The Urantia Book-- Part III. The History Of
PAPER 83: Section 1.
Marriage As A Societal Institution
Marriage is society's mechanism designed to regulate and control those many
human relations which arise out of the physical fact of bisexuality. As such
an institution, marriage functions in two directions:
- In the regulation of personal sex relations.
- In the regulation of descent, inheritance, succession, and social order,
this being its older and original function.
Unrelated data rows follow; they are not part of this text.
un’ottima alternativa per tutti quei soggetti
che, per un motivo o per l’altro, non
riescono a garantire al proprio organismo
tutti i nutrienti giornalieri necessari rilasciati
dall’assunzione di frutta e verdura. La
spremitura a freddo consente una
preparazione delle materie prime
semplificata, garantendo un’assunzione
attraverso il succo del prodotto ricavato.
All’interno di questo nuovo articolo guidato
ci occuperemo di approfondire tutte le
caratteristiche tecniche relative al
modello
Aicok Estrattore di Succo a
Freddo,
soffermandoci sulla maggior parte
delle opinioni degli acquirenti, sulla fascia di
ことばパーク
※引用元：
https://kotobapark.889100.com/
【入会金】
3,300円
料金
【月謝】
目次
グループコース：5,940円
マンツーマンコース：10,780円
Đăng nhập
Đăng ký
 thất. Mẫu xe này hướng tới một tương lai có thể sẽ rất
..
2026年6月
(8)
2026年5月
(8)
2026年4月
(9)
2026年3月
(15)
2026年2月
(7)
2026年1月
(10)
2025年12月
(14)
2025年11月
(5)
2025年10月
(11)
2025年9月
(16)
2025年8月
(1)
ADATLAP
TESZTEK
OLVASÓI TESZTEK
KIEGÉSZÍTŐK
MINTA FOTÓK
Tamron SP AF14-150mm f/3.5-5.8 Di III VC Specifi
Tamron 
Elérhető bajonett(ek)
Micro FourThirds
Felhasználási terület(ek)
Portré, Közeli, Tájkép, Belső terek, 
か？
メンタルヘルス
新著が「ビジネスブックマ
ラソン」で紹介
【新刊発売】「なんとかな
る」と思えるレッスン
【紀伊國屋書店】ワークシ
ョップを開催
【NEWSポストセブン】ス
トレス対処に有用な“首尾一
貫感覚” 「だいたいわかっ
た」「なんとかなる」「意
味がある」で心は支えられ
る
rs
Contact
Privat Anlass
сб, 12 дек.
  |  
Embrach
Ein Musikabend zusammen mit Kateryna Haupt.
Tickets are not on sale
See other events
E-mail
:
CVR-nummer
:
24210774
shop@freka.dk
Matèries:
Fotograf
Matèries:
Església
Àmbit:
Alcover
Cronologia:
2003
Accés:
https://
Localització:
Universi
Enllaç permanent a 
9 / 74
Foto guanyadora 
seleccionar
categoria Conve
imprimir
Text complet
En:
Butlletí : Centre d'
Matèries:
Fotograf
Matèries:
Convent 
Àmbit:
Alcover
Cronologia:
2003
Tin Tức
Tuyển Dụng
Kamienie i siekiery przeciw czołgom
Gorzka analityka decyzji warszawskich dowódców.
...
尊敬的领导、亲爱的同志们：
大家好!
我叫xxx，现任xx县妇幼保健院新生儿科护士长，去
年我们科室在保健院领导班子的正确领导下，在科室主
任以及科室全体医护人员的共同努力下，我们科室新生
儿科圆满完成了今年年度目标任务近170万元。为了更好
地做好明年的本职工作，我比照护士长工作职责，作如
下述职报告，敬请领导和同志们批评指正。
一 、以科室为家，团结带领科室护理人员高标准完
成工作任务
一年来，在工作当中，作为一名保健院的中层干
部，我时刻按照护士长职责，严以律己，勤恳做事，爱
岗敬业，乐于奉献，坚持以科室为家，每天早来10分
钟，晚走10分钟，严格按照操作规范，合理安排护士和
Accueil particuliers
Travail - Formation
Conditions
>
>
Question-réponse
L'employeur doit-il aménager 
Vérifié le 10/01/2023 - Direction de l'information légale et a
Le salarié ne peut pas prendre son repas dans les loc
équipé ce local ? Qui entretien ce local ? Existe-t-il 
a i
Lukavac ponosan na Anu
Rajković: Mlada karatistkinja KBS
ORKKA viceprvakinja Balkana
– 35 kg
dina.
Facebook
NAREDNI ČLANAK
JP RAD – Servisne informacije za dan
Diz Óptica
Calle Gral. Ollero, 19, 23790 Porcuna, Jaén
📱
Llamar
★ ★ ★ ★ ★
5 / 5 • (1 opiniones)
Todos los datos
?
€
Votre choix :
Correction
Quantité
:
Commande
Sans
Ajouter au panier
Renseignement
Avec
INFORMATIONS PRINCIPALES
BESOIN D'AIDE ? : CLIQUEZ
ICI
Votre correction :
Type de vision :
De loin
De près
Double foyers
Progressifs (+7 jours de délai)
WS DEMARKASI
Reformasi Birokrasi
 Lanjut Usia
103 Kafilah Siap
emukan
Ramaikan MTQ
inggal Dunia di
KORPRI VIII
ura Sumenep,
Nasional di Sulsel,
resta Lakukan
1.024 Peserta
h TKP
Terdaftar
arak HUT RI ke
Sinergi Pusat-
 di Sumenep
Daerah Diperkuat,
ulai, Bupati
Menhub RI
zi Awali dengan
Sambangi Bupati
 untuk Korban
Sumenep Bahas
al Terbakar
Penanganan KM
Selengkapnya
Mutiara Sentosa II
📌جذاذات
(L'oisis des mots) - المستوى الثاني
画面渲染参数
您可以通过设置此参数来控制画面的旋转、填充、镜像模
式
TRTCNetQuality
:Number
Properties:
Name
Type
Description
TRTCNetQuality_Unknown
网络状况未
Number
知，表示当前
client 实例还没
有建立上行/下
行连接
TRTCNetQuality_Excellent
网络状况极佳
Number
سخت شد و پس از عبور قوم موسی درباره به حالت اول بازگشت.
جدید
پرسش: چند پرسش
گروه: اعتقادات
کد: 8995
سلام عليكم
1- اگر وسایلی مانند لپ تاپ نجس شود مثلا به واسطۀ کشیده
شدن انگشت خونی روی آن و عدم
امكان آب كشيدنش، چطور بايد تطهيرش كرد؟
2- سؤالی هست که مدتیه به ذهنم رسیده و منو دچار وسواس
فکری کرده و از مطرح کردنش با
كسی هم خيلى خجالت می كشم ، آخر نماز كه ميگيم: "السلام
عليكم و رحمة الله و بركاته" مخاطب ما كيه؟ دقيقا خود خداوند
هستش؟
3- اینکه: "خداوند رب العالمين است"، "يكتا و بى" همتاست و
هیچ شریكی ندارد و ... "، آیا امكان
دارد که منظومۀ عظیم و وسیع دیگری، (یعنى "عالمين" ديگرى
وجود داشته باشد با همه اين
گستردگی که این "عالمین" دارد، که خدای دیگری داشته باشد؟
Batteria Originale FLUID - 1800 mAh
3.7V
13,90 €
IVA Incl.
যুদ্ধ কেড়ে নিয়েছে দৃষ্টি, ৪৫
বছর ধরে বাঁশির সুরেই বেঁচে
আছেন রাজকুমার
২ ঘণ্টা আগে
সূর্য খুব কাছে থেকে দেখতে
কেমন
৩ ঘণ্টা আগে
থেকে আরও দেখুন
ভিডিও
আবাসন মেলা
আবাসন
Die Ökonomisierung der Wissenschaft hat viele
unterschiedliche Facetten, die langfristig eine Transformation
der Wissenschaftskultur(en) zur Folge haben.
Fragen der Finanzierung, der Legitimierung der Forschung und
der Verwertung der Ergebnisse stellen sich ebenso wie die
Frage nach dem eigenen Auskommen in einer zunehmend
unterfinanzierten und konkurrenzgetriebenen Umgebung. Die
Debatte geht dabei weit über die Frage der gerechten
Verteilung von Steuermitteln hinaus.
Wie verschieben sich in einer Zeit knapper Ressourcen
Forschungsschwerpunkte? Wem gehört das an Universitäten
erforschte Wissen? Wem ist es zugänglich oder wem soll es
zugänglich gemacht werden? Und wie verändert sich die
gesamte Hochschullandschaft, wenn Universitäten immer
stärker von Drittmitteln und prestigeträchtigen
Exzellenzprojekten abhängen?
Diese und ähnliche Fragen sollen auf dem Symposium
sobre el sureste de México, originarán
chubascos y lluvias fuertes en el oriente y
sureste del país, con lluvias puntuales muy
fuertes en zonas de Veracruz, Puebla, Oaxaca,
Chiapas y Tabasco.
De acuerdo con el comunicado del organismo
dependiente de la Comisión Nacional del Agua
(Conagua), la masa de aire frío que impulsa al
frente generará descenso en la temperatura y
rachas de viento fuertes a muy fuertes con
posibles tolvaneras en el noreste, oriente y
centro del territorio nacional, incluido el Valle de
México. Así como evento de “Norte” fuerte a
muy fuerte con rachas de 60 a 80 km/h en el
The family, which grows out of marriage, is itself a stabilizer of the marriage
institution together with the property mores. Other potent factors in marriage
stability are pride, vanity, chivalry, duty, and religious convictions. But
while marriages may be approved or disapproved on high, they are hardly made
in heaven. The human family is a distinctly human institution, an evolutionary
development. Marriage is an institution of society, not a department of the
church. True, religion should mightily influence it but should not undertake
exclusively to control and regulate it.
Primitive marriage was primarily industrial; and even in modern times it is
often a social or business affair. Through the influence of the mixture of the
Andite stock and as a result of the mores of advancing civilization, marriage
is slowly becoming mutual, romantic, parental,
poetical, affectionate, ethical,
and even idealistic. Selection and so-called romantic love, however, were at
a minimum in primitive mating. During early times husband and wife were not
much together; they did not even eat together very often. But among the ancients,
personal affection was not strongly linked to sex attraction; they became fond
of one another largely because of living and working together.